Information about the 2018 Kansas DU State Convention also has been announced. The event will run from 6 to 10 p.m. Feb. 24, 2018, at the Great Wolf Lodge and Children’s Mercy Park in Kansas City, Kan. For more information on that event, contact Chris Young at (913) 333-2922.
— For Kansas hunters, both the low plains and high plains teal seasons are currently underway and will continue through Sunday.
— The first segment of duck season for the Low Plains Early Zone kicks off Oct. 7 and will run through Dec. 3, with the second segment Dec. 16-31. Youth season will run Sept. 30-Oct. 1.
— The first segment of the Low Plains Late Zone runs Oct. 28-Dec. 31. The second segment will be Jan. 20-28, 2018. Youth season will run Oct. 21-22.
— The Low Plains Southeast Zone’s first segment will run Nov. 11-Dec. 31, with a second segment Jan. 6-28, 2018. Youth season will run Nov. 4-5.
— The first segment of the High Plains unit will run Oct. 7-Jan. 1, 2018, with a second segment Jan. 20-28. Youth season will run Sept. 30-Oct. 1.
— The first segment of the Canada goose and light goose season runs just two days, Oct. 28-29, with the second segment running Nov. 8 through Feb. 18, 2018. A conservation order season for light geese will run Feb. 19-April 30, 2018, during which there will be no daily possession or bag limit and hunters can use unplugged shotguns and electronic game calls.
— The first segment of the white-fronted goose season will be Oct. 28-Dec. 31, with a second segment Jan. 27-Feb. 18, 2018.
— The sandhill crane season will run from Nov. 8-Jan. 4, 2018.

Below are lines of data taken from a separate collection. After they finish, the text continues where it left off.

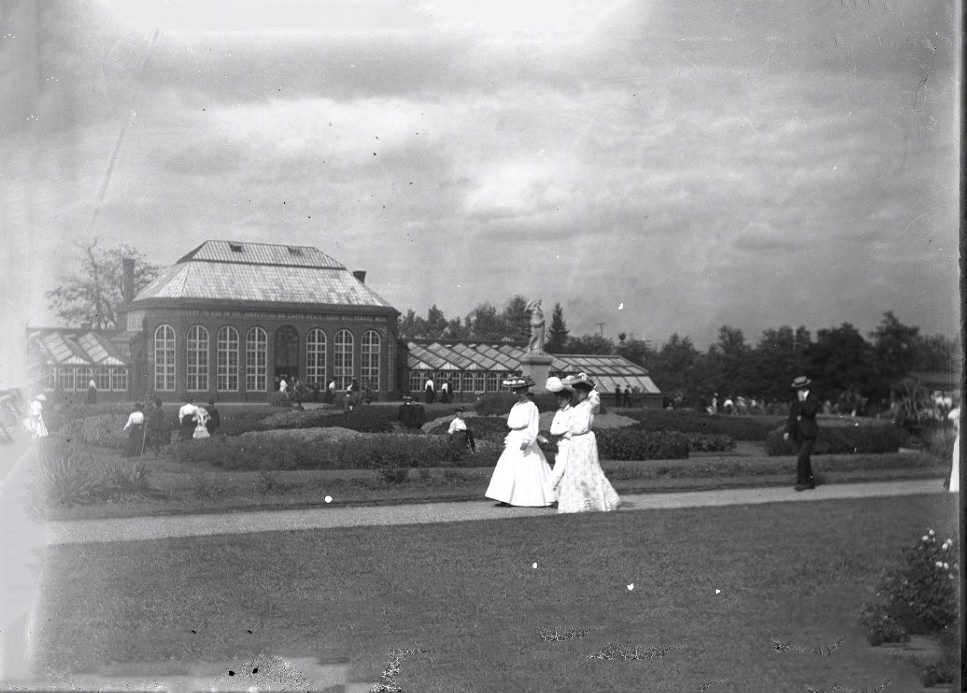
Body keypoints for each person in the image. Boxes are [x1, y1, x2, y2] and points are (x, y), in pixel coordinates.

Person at [550, 373, 620, 514]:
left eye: (581, 391)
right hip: (575, 441)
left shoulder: (590, 404)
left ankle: (595, 500)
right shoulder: (577, 407)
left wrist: (593, 392)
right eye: (577, 392)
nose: (578, 394)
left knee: (588, 470)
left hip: (585, 440)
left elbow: (596, 405)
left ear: (586, 392)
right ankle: (577, 502)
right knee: (575, 471)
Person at [484, 376, 555, 507]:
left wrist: (527, 440)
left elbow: (533, 425)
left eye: (521, 391)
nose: (519, 394)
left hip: (524, 437)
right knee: (508, 468)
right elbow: (512, 423)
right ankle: (507, 497)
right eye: (516, 391)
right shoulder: (516, 406)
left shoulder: (531, 406)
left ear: (526, 391)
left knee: (526, 467)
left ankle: (530, 498)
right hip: (514, 437)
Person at [783, 376, 819, 491]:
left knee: (802, 457)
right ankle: (810, 481)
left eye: (799, 388)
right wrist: (787, 431)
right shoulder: (795, 401)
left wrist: (802, 402)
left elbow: (810, 412)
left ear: (804, 387)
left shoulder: (812, 398)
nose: (798, 390)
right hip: (799, 433)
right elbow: (792, 417)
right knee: (805, 458)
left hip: (809, 433)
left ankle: (801, 482)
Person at [947, 406, 959, 493]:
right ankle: (955, 487)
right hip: (959, 442)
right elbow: (950, 415)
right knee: (956, 466)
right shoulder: (958, 415)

For all ducks and geese, hunters will be required to carry a Kansas HIP permit, state waterfowl stamp and, if older than 16, a valid Kansas hunting license and federal waterfowl stamp. For sandhill crane, a Kansas HIP permit and Sandhill Crane permit are required, as well as valid license.
Cost is $2.50 for a Kansas HIP stamp, $10 for a state waterfowl stamp and $26.50 for a federal waterfowl stamp purchased at any KDWPT office or U.S. Post Office. Costs of hunting licenses can be found at http://ksoutdoors.com/Hunting/Applications-and-Fees/.
— The daily bag limit for ducks is six, including no more than, five mallards, of which only two may be hens; three wood ducks; three scaup; one pintail; two redheads; and two canvasbacks. Possession limit is three times the daily bag limit. The daily bag limit for teal also is six. The daily bag limit for mergansers is five, including no more than two hooded mergansers, and the daily limit for coots is 15 with a possession limit of 45.
— The daily bag limit for Canada geese is six, including Brant geese, and the daily bag limit for white-fronted geese is two. Possession limits for both are three times the daily limit.
— The daily bag limit during the regular season for light geese is 50, with no possession limit, and is unlimited during the extended conservation order season.
— The daily bag limit for sandhill cranes is three, with a possession limit of nine.